Including more information in the scorecards would bring much needed accountability to federal contracting – something small business owners want to see happen. Policymakers and small business need to know how well federal agencies are meeting contracting goals to remove the mystery around the procurement process, expand accessibility, and increase the success of the program. One business owner told us, “Procurement goals are just that: goals. There is no accountability for any agency to spend dollars with small businesses.” Another said, “We open up our life, our net worth to these people, and there’s no accountability on the government side.”

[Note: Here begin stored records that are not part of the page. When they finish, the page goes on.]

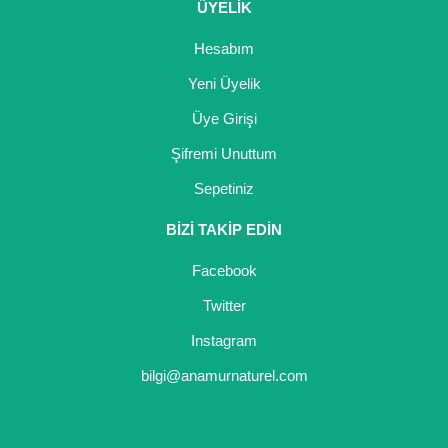
ÜYELİK
Hesabım
Yeni Üyelik
Üye Girişi
Şifremi Unuttum
Sepetiniz
BİZİ TAKİP EDİN
Facebook
Twitter
Instagram
bilgi@anamurnaturel.com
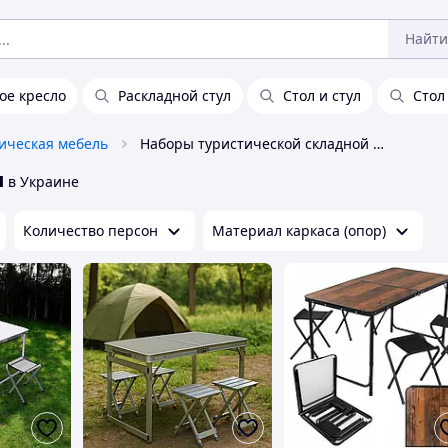
Найти
ое кресло
Раскладной стул
Стол и стул
Стол
ическая мебель
Наборы туристической складной мебели
и
в Украине
Количество персон
Материал каркаса (опор)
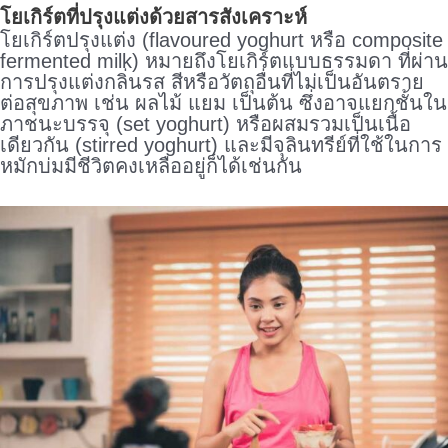
โยเกิร์ตที่ปรุงแต่งด้วยสารสังเคราะห์
โยเกิร์ตปรุงแต่ง (flavoured yoghurt หรือ composite
fermented milk) หมายถึงโยเกิร์ตแบบธรรมดา ที่ผ่าน
การปรุงแต่งกลิ่นรส สีหรือวัตถุอื่นที่ไม่เป็นอันตราย
ต่อสุขภาพ เช่น ผลไม้ แยม เป็นต้น ซึ่งอาจแยกชั้นใน
ภาชนะบรรจุ (set yoghurt) หรือผสมรวมเป็นเนื้อ
เดียวกัน (stirred yoghurt) และมีจุลินทรีย์ที่ใช้ในการ
หมักบ่มมีชีวิตคงเหลืออยู่ก็ได้เช่นกัน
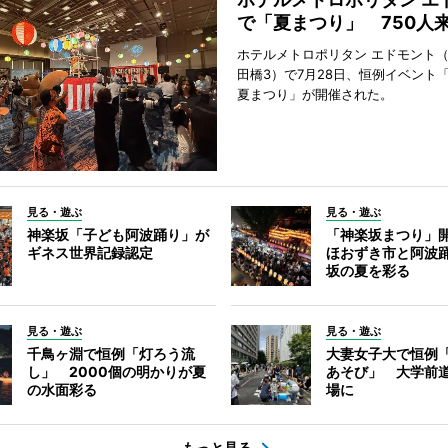
で「夏まつり」 750人
ホテルメトロポリタン エドモント
田橋3）で7月28日、恒例イベント
夏まつり」が開催された。
見る・遊ぶ
見る・遊ぶ
神楽坂「子ども阿波踊り」が
「神楽坂まつり」
ギネス世界記録認定
ほおずき市と阿波
坂の夏を彩る
見る・遊ぶ
見る・遊ぶ
千鳥ヶ淵で恒例「灯ろう流
大妻女子大で恒例
し」 2000個の明かりが夏
あそび」 大学前
の水面彩る
場に
もっと見る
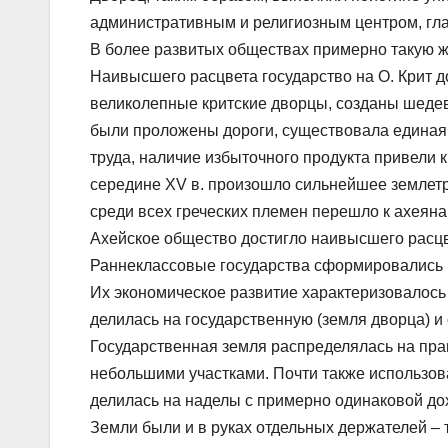
административным и религиозным центром, гла
В более развитых обществах примерно такую ж
Наивысшего расцвета государство на О. Крит до
великолепные критские дворцы, созданы шедев
были проложены дороги, существовала единая 
труда, наличие избыточного продукта привели
середине XV в. произошло сильнейшее землет
среди всех греческих племен перешло к ахеяна
Ахейское общество достигло наивысшего расцве
Раннеклассовые государства сформировались и
Их экономическое развитие характеризовалось
делилась на государственную (земля дворца) и
Государственная земля распределялась на прав
небольшими участками. Почти также использов
делилась на наделы с примерно одинаковой до
Земли были и в руках отдельных держателей – 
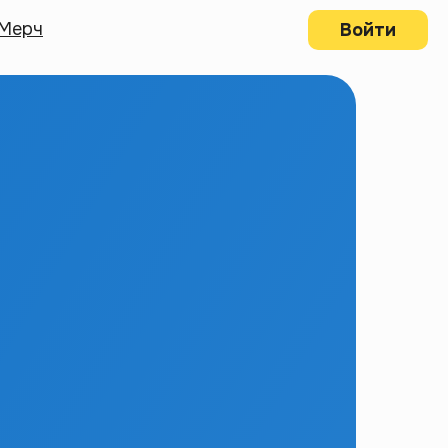
Мерч
Войти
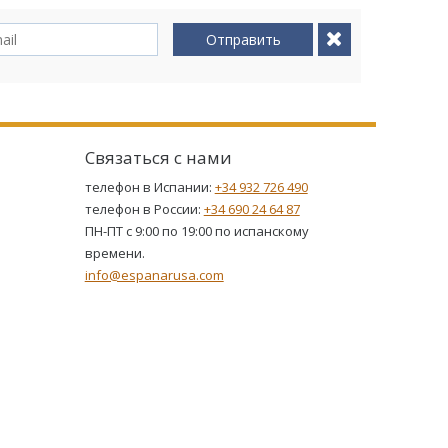
Отправить
Связаться с нами
телефон в Испании:
+34 932 726 490
телефон в России:
+34 690 24 64 87
ПН-ПТ с 9:00 по 19:00 по испанскому
времени.
info@espanarusa.com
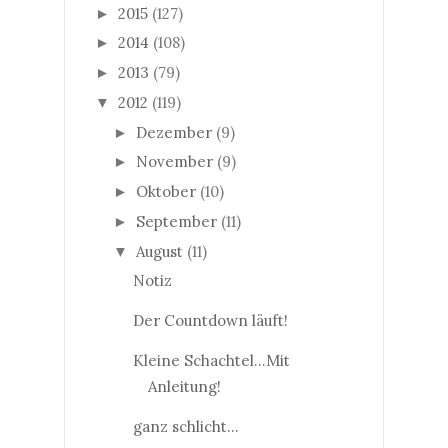
2015
(127)
►
2014
(108)
►
2013
(79)
►
2012
(119)
▼
Dezember
(9)
►
November
(9)
►
Oktober
(10)
►
September
(11)
►
August
(11)
▼
Notiz
Der Countdown läuft!
Kleine Schachtel...Mit
Anleitung!
ganz schlicht...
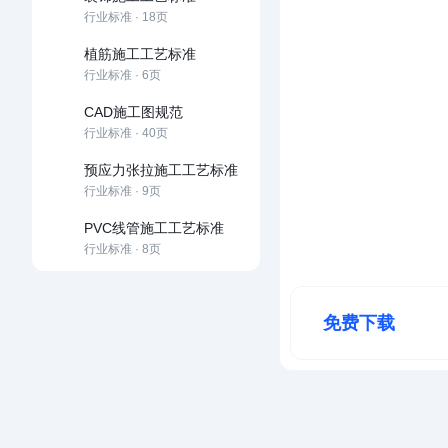
行业标准 · 18页
植筋施工工艺标准
行业标准 · 6页
CAD施工图规范
行业标准 · 40页
预应力张拉施工工艺标准
行业标准 · 9页
PVC线管施工工艺标准
行业标准 · 8页
免费下载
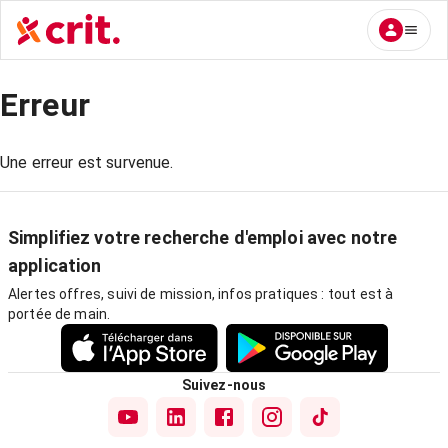
Erreur
Une erreur est survenue.
Simplifiez votre recherche d'emploi avec notre
application
Alertes offres, suivi de mission, infos pratiques : tout est à
portée de main.
Suivez-nous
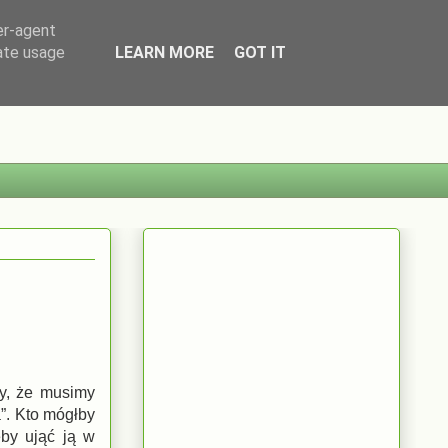
er-agent
rate usage
LEARN MORE
GOT IT
my, że musimy
a”. Kto mógłby
eby ująć ją w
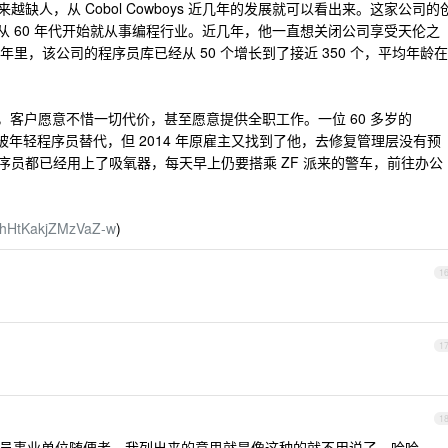
越缺人，从 Cobol Cowboys 近几年的发展就可以看出来。这家公司的
0 多岁了，从 60 年代开始就从事编程行业。近几年，他一直想关闭公司享受天伦之
里，该公司的程序员库已经从 50 个增长到了接近 350 个，平均年龄在
严重故障，客户愿意不惜一切代价，甚至愿意提供全职工作。一位 60 多岁的
解雇，被年轻程序员替代，但 2014 年原雇主又找到了他，去修复管理层没有预
L 程序员都已经用上了吸氧器，每天早上仍要搭乘 ZF 派来的警车，前往办公
80hHtKakjZMzVaZ-w
)
1
1
1
员事业单位随便考，我列出来的意思就是像这种的就不用说了，哈哈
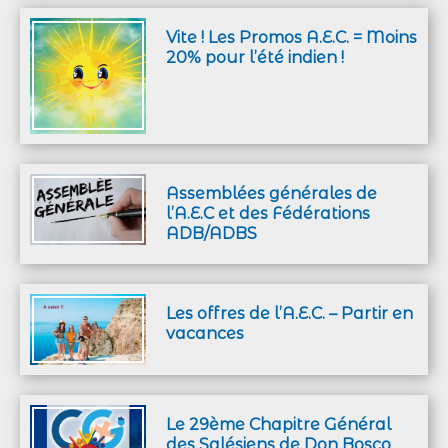
Vite ! Les Promos A.E.C. = Moins
20% pour l’été indien !
Assemblées générales de
l’A.E.C et des Fédérations
ADB/ADBS
Les offres de l’A.E.C. – Partir en
vacances
Le 29ème Chapitre Général
des Salésiens de Don Bosco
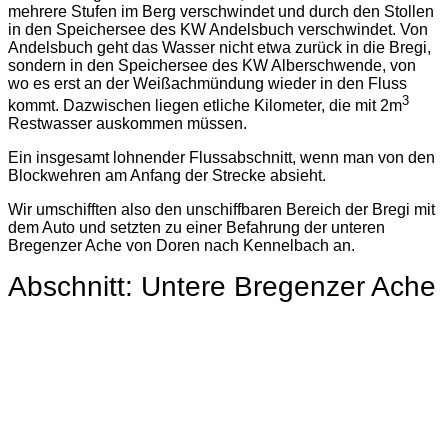
mehrere Stufen im Berg verschwindet und durch den Stollen
in den Speichersee des KW Andelsbuch verschwindet. Von
Andelsbuch geht das Wasser nicht etwa zurück in die Bregi,
sondern in den Speichersee des KW Alberschwende, von
wo es erst an der Weißachmündung wieder in den Fluss
3
kommt. Dazwischen liegen etliche Kilometer, die mit 2m
Restwasser auskommen müssen.
Ein insgesamt lohnender Flussabschnitt, wenn man von den
Blockwehren am Anfang der Strecke absieht.
Wir umschifften also den unschiffbaren Bereich der Bregi mit
dem Auto und setzten zu einer Befahrung der unteren
Bregenzer Ache von Doren nach Kennelbach an.
Abschnitt: Untere Bregenzer Ache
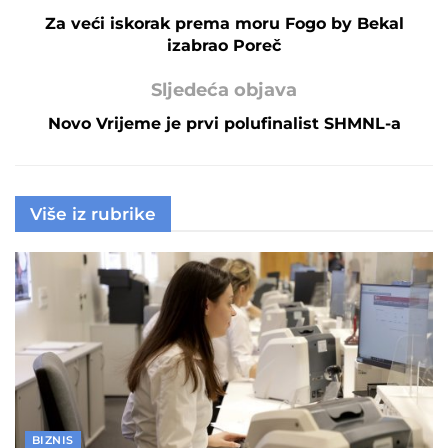
Za veći iskorak prema moru Fogo by Bekal
izabrao Poreč
Sljedeća objava
Novo Vrijeme je prvi polufinalist SHMNL-a
Više iz rubrike
BIZNIS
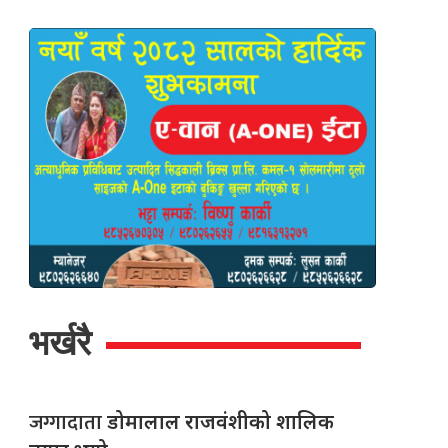
भर्खरै
जग्गादाता
डोमालाल राजवंशीको शालिक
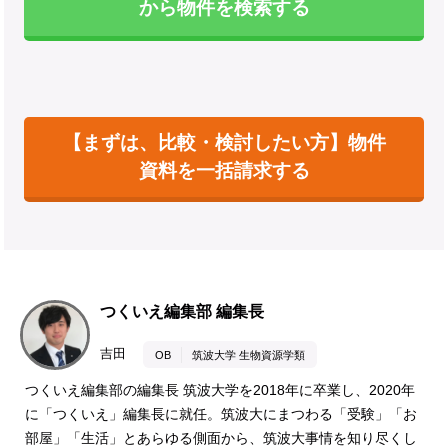
から物件を検索する
【まずは、比較・検討したい方】物件
資料を一括請求する
つくいえ編集部 編集長
吉田
OB
筑波大学 生物資源学類
つくいえ編集部の編集長 筑波大学を2018年に卒業し、2020年
に「つくいえ」編集長に就任。筑波大にまつわる「受験」「お
部屋」「生活」とあらゆる側面から、筑波大事情を知り尽くし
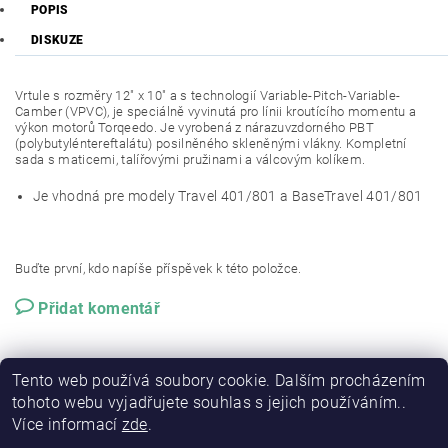
POPIS
DISKUZE
Vrtule s rozměry 12" x 10" a s technologií Variable-Pitch-Variable-
Camber (VPVC), je speciálně vyvinutá pro línii kroutícího momentu a
výkon motorů Torqeedo. Je vyrobená z nárazuvzdorného PBT
(polybutyléntereftalátu) posilněného skleněnými vlákny. Kompletní
sada s maticemi, talířovými pružinami a válcovým kolíkem.
Je vhodná pre modely Travel 401/801 a BaseTravel 401/801
Buďte první, kdo napíše příspěvek k této položce.
Přidat komentář
Tento web používá soubory cookie. Dalším procházením
tohoto webu vyjadřujete souhlas s jejich používáním..
Více informací
zde
.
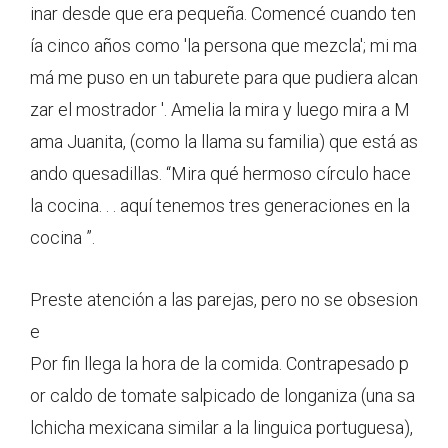
inar desde que era pequeña. Comencé cuando ten
ía cinco años como 'la persona que mezcla'; mi ma
má me puso en un taburete para que pudiera alcan
zar el mostrador '. Amelia la mira y luego mira a M
ama Juanita, (como la llama su familia) que está as
ando quesadillas. “Mira qué hermoso círculo hace
la cocina. . . aquí tenemos tres generaciones en la
cocina ”.
Preste atención a las parejas, pero no se obsesion
e
Por fin llega la hora de la comida. Contrapesado p
or caldo de tomate salpicado de longaniza (una sa
lchicha mexicana similar a la linguica portuguesa),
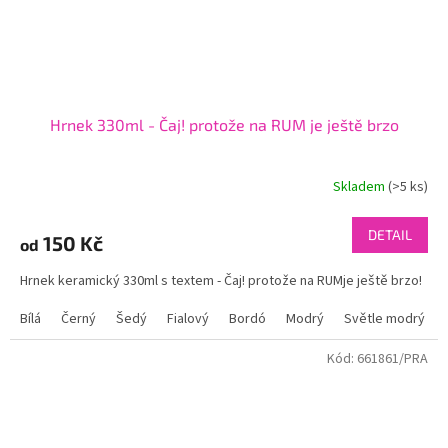
Hrnek 330ml - Čaj! protože na RUM je ještě brzo
Skladem
(>5 ks)
DETAIL
150 Kč
od
Hrnek keramický 330ml s textem - Čaj! protože na RUMje ještě brzo!
Bílá
Černý
Šedý
Fialový
Bordó
Modrý
Světle modrý
Kód:
661861/PRA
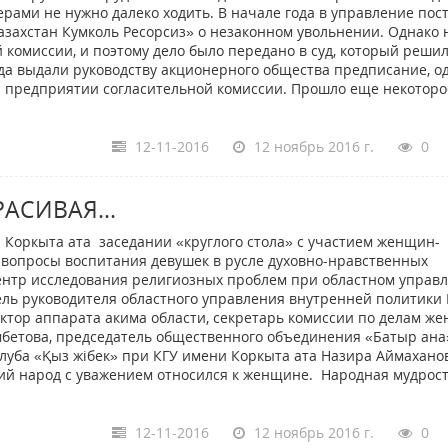
рами не нужно далеко ходить. В начале года в управление пос
захстан Кумколь Ресорсиз» о незаконном увольнении. Однако н
комиссии, и поэтому дело было передано в суд, который решил
да выдали руководству акционерного общества предписание, о
на предприятии согласительной комиссии. Прошло еще некоторо
12-11-2016
12 ноябрь 2016 г.
0
АСИВАЯ...
 Коркыта ата заседании «круглого стола» с участием женщин-
 вопросы воспитания девушек в русле духовно-нравственных
ентр исследования религиозных проблем при областном управ
ель руководителя областного управления внутренней политики
ктор аппарата акима области, секретарь комиссии по делам ж
бетова, председатель общественного объединения «Батыр ана
клуба «Қыз жібек» при КГУ имени Коркыта ата Назира Аймахано
кий народ с уважением относился к женщине. Народная мудрос
12-11-2016
12 ноябрь 2016 г.
0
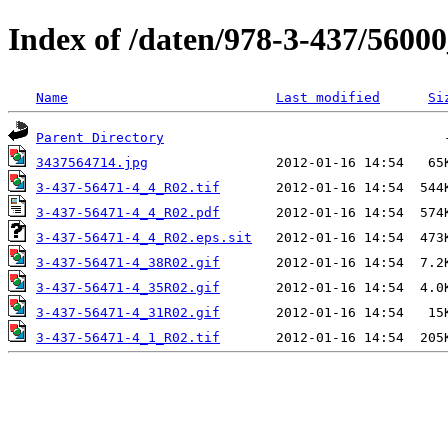
Index of /daten/978-3-437/5600
Name
Last modified
Si
Parent Directory
3437564714.jpg
3-437-56471-4_4_R02.tif
3-437-56471-4_4_R02.pdf
3-437-56471-4_4_R02.eps.sit
3-437-56471-4_38R02.gif
3-437-56471-4_35R02.gif
3-437-56471-4_31R02.gif
3-437-56471-4_1_R02.tif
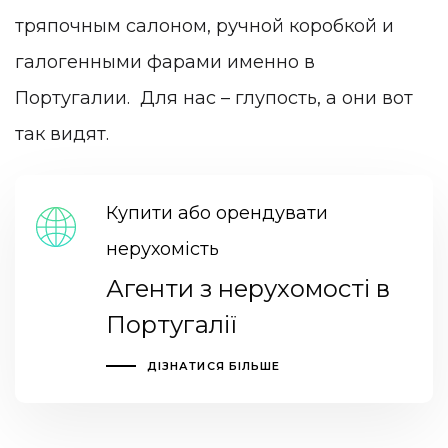
тряпочным салоном, ручной коробкой и
галогенными фарами именно в
Португалии. Для нас – глупость, а они вот
так видят.
Купити або орендувати
нерухомість
Агенти з нерухомості в
Португалії
ДІЗНАТИСЯ БІЛЬШЕ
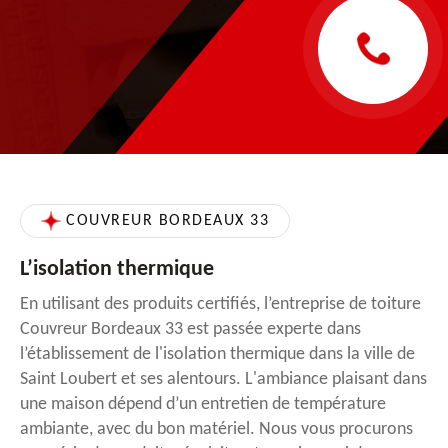
COUVREUR BORDEAUX 33
L’isolation thermique
En utilisant des produits certifiés, l’entreprise de toiture
Couvreur Bordeaux 33 est passée experte dans
l’établissement de l'isolation thermique dans la ville de
Saint Loubert et ses alentours. L'ambiance plaisant dans
une maison dépend d’un entretien de température
ambiante, avec du bon matériel. Nous vous procurons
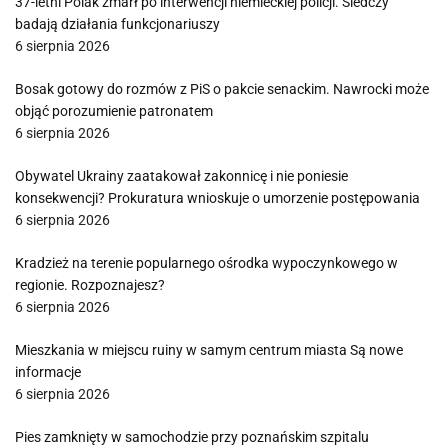
37-letni Polak zmarł po interwencji niemieckiej policji. Śledczy
badają działania funkcjonariuszy
6 sierpnia 2026
Bosak gotowy do rozmów z PiS o pakcie senackim. Nawrocki może
objąć porozumienie patronatem
6 sierpnia 2026
Obywatel Ukrainy zaatakował zakonnicę i nie poniesie
konsekwencji? Prokuratura wnioskuje o umorzenie postępowania
6 sierpnia 2026
Kradzież na terenie popularnego ośrodka wypoczynkowego w
regionie. Rozpoznajesz?
6 sierpnia 2026
Mieszkania w miejscu ruiny w samym centrum miasta Są nowe
informacje
6 sierpnia 2026
Pies zamknięty w samochodzie przy poznańskim szpitalu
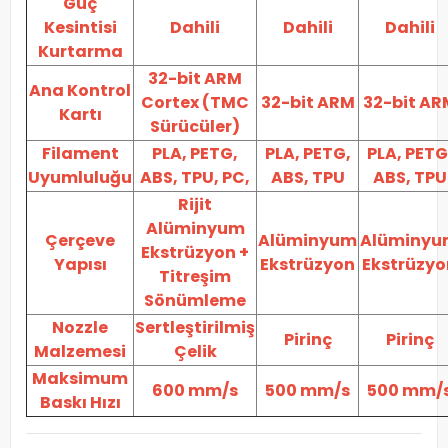
Güç
Kesintisi
Dahili
Dahili
Dahili
Kurtarma
32-bit ARM
Ana Kontrol
Cortex (TMC
32-bit ARM
32-bit AR
Kartı
Sürücüler)
Filament
PLA, PETG,
PLA, PETG,
PLA, PETG
Uyumluluğu
ABS, TPU, PC,
ABS, TPU
ABS, TPU
Rijit
Alüminyum
Çerçeve
Alüminyum
Alüminyu
Ekstrüzyon +
Yapısı
Ekstrüzyon
Ekstrüzyo
Titreşim
Sönümleme
Nozzle
Sertleştirilmiş
Pirinç
Pirinç
Malzemesi
Çelik
Maksimum
600 mm/s
500 mm/s
500 mm/
Baskı Hızı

Looking Ahead to the Future of Small Business Contracting

Inclusion of the Small Business Scorecard Enhancements Act in the NDAA is a step forward to address problems in federal contracting. However, business owners still face numerous structural barriers when pursuing federal contracts, including a complex and arduous process to even be considered as a seller and be able to bid for contracts. Prior BPC work has highlighted potential policy options to strengthen small business contracting, including:

  • Ending agencies’ ability to double-count when reporting contracting goals,
  • Creating processes to aid new entrants to the procurement process and help established contractors “graduate,” and
  • Raising the simplified acquisition threshold so more small businesses can participate in federal contracting.

Individual pieces of legislation addressing these structural gaps can help improve procurement for small business owners, however these barriers can be best addressed by modernizing SBA through reauthorization. Strengthening the procurement process will benefit small businesses and their government customers.